**Exercise instructions**
1. From the mailing-list post on intermediate certificate names, quote the passage starting with "- Small edit" and going on through "Information was accurate.".
2. In the mailing-list post on intermediate certificate names, what new section number is given to section 9.2.5?

[cabfpub] Intermediate certificate names

Doug Beattie doug.beattie at globalsign.com
Wed Mar 11 05:00:19 UTC 2015


I've taken a shot at updating sections 9.1 (Issuer Information) and 9.2 (Subject Information) per the CA/B Forum meeting earlier today for consideration as a pre-ballot to help clarify this and to support Richard in his false audit finding:

Section 9.1 is focused on defining the content of the Issuer information fields, but since this must match the subject name of the issuing CA, this is very straightforward and the prior description was overly complex and unnecessary:
- Intro updated to say that the Issuer information must match the subject DN of the issuing CA. 
- Deleted all subsections.

Updated 9.2 for editorial clarity in the following sections:
- Deleted 9.2.3 Subject Domain Component Field.  There is nothing special about this and can be covered in 9.2.2 h) "Other subject Attributes" which says all other fields must be verified by the CA.  The OID defined in the BRs is also of questionable validity.
- Moved  the definition of Common Name down one subsection where it belongs (within the Subject Distinguished Name Fields).
- Small edit to insert "only" into this statement since metadata is allowed, but the field should not be only metadata:
               Optional attributes MUST NOT contain only metadata such as '.', '-', and ' ' (i.e. space) 
                characters, and/or any other indication that the value is absent, incomplete, or not applicable.


Note that section 9.2.5 (new section number 9.2.3) clearly specifies how the Subject DN of an issuing CA should be created and this should be sufficient to support Richard's auditors to remove the question on his audit.  It says:

    9.2.3 Subject Information - Subordinate CA Certificates
    By issuing a Subordinate CA Certificate, the CA represents that it followed the procedure set forth in its Certificate Policy and/or Certification Practice Statement to verify that, as of the Certificate's issuance date, all of the Subject Information was accurate.

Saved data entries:

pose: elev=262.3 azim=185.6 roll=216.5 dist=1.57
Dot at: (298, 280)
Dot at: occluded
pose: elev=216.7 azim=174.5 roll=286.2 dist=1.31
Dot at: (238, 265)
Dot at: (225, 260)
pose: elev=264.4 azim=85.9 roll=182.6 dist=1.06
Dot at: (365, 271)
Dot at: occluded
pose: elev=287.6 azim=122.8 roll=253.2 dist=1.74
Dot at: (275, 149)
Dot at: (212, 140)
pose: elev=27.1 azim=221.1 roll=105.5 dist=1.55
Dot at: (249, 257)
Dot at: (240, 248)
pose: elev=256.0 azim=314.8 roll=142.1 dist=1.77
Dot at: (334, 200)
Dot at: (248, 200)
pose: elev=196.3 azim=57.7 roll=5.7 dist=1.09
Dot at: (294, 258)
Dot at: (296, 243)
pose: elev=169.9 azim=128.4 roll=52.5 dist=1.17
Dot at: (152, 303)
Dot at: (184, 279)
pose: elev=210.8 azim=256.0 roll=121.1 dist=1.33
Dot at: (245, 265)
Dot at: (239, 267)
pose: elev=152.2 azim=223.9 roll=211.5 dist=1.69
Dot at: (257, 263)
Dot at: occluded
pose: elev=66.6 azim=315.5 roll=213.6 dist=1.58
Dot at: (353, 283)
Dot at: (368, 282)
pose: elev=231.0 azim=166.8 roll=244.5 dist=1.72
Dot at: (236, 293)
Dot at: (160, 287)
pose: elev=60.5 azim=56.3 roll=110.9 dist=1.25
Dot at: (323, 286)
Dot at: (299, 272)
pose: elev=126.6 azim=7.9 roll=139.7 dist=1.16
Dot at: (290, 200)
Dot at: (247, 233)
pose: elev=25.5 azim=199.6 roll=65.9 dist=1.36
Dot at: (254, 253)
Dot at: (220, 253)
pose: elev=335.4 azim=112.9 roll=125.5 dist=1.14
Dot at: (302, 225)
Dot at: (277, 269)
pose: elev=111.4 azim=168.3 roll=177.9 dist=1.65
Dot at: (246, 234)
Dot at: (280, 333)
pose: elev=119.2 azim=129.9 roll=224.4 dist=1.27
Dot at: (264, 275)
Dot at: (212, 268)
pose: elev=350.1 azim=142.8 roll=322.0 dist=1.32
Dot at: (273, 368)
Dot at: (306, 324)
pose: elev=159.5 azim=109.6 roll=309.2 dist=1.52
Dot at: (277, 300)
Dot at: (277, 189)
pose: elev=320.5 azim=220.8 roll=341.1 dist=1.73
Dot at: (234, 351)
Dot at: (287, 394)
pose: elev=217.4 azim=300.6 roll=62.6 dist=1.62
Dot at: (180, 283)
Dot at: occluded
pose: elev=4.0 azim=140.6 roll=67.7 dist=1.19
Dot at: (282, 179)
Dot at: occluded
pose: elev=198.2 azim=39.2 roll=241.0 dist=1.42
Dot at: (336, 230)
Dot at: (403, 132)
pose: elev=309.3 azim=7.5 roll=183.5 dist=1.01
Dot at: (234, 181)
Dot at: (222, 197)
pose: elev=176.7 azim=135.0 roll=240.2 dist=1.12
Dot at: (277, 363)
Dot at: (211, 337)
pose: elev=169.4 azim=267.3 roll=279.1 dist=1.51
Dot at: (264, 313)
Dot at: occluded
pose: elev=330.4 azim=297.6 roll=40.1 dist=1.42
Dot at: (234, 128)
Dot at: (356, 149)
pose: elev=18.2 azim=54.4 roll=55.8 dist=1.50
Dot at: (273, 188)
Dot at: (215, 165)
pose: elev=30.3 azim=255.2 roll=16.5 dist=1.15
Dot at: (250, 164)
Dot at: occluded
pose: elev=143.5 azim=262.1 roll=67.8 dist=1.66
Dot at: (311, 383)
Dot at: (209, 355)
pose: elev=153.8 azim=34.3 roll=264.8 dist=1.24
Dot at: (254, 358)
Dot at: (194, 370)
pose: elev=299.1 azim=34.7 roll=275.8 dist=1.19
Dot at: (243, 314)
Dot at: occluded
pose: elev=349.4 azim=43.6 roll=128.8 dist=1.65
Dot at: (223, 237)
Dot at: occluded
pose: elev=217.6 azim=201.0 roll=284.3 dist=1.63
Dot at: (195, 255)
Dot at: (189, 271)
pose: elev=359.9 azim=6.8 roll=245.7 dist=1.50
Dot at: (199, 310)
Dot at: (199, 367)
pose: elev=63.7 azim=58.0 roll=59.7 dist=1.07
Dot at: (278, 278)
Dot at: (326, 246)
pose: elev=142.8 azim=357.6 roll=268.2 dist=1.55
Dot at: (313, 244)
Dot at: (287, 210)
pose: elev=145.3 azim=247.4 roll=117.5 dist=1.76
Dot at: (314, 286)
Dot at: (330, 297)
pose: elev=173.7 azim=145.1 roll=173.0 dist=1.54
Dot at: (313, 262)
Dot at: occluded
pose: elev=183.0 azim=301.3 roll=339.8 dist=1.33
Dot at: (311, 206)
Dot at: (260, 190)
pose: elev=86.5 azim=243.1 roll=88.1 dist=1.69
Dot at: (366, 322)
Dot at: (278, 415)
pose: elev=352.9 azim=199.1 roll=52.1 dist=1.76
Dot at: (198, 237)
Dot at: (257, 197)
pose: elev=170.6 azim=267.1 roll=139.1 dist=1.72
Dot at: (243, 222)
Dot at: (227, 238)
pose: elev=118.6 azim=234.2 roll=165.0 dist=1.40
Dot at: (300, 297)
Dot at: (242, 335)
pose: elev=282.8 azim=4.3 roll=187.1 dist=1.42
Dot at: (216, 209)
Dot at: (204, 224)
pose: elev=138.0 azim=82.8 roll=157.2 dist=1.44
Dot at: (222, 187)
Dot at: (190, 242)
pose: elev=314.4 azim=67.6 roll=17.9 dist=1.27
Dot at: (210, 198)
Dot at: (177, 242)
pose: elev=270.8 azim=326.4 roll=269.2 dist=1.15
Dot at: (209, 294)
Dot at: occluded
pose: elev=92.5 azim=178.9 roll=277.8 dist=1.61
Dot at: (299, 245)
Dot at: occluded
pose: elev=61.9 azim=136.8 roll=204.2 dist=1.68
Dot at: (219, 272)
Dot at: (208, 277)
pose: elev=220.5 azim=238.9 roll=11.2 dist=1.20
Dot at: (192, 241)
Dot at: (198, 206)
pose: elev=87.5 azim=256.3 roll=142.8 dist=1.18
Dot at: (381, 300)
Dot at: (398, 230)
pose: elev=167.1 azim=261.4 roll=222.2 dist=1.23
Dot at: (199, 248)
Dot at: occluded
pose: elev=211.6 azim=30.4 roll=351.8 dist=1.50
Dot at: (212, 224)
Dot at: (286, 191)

**Response list**
1.
- Small edit to insert "only" into this statement since metadata is allowed, but the field should not be only metadata:
               Optional attributes MUST NOT contain only metadata such as '.', '-', and ' ' (i.e. space) 
                characters, and/or any other indication that the value is absent, incomplete, or not applicable.


Note that section 9.2.5 (new section number 9.2.3) clearly specifies how the Subject DN of an issuing CA should be created and this should be sufficient to support Richard's auditors to remove the question on his audit.  It says:

    9.2.3 Subject Information - Subordinate CA Certificates
    By issuing a Subordinate CA Certificate, the CA represents that it followed the procedure set forth in its Certificate Policy and/or Certification Practice Statement to verify that, as of the Certificate's issuance date, all of the Subject Information was accurate.

2. Section 9.2.5 becomes section 9.2.3.